What you'll do
As an SRE at Airomeda you'll own the reliability of 47 production systems. You'll manage Kubernetes clusters across 4 active regions (fra1 · lon1 · ist1 · iad1), operate the Grafana + Loki + OpenTelemetry observability stack, and keep failover under 8 seconds.
You'll optimise GitHub Actions pipelines, run chaos experiments, and act as an infrastructure advisor when new client projects go live. The 99.95% SLA we promise clients is yours to defend.
Is this role for you?
We're looking for someone who sees infrastructure as an engineering product, not a utility. Someone who writes post-mortems to make the system stronger — not to assign blame. Someone who can tell the difference between "noisy alert" and "real signal" in under 60 seconds.
Responsibilities
- →Manage Kubernetes clusters across fra1 · lon1 · ist1 · iad1
- →Optimise CI/CD pipelines and improve reliability
- →Participate in SLA monitoring, alerting and on-call rotation
- →Run chaos engineering experiments to stress-test infrastructure
- →Contribute to infrastructure design for new client projects
- →Mentor engineering team on observability tooling
Requirements
- ·4+ years of Kubernetes production operations
- ·Terraform IaC; multi-region infrastructure experience
- ·Grafana, Prometheus, Loki, OpenTelemetry stack
- ·CI/CD pipeline design (GitHub Actions or GitLab CI)
- ·Zero-downtime deployment strategies (rolling, canary, blue-green)
- ·Linux sysadmin and network architecture
- ·Written English proficiency
What we offer
- ✓Competitive salary + annual bonus
- ✓Fully remote or hybrid at Istanbul Maslak office
- ✓12,000 TRY annual conference budget
- ✓Mac or Linux workstation of choice
- ✓Private health insurance
- ✓On-call compensation

▸ **Recorded information**:

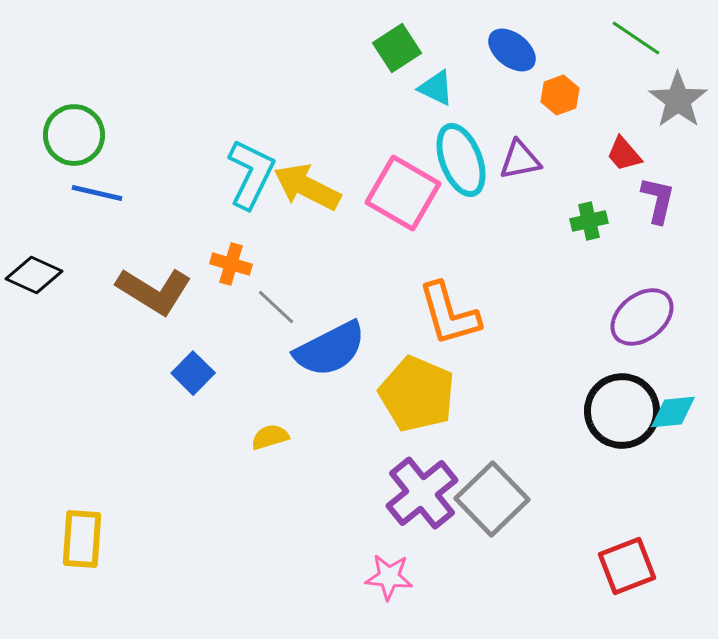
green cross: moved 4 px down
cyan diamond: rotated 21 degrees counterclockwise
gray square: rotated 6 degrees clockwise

▸ **Instructions**:
A: Decide whether each statement agrees with the job posting. For each one, answer yes or no and quote the words from the posting that settle it. (i) The role covers Kubernetes clusters in five active regions. (ii) The conference budget is 12,000 TRY per year. (iii) Applicants need at least four years of Kubernetes production operations.
B: Reproduce the passage of the job posting starting at "You'll optimise GitHub" and ending at "under 60 seconds.".

▸ **Response list**:
A:
(i) No: "You'll manage Kubernetes clusters across 4 active regions (fra1 · lon1 · ist1 · iad1)"
(ii) Yes: "12,000 TRY annual conference budget"
(iii) Yes: "4+ years of Kubernetes production operations"

B:
You'll optimise GitHub Actions pipelines, run chaos experiments, and act as an infrastructure advisor when new client projects go live. The 99.95% SLA we promise clients is yours to defend.
Is this role for you?
We're looking for someone who sees infrastructure as an engineering product, not a utility. Someone who writes post-mortems to make the system stronger — not to assign blame. Someone who can tell the difference between "noisy alert" and "real signal" in under 60 seconds.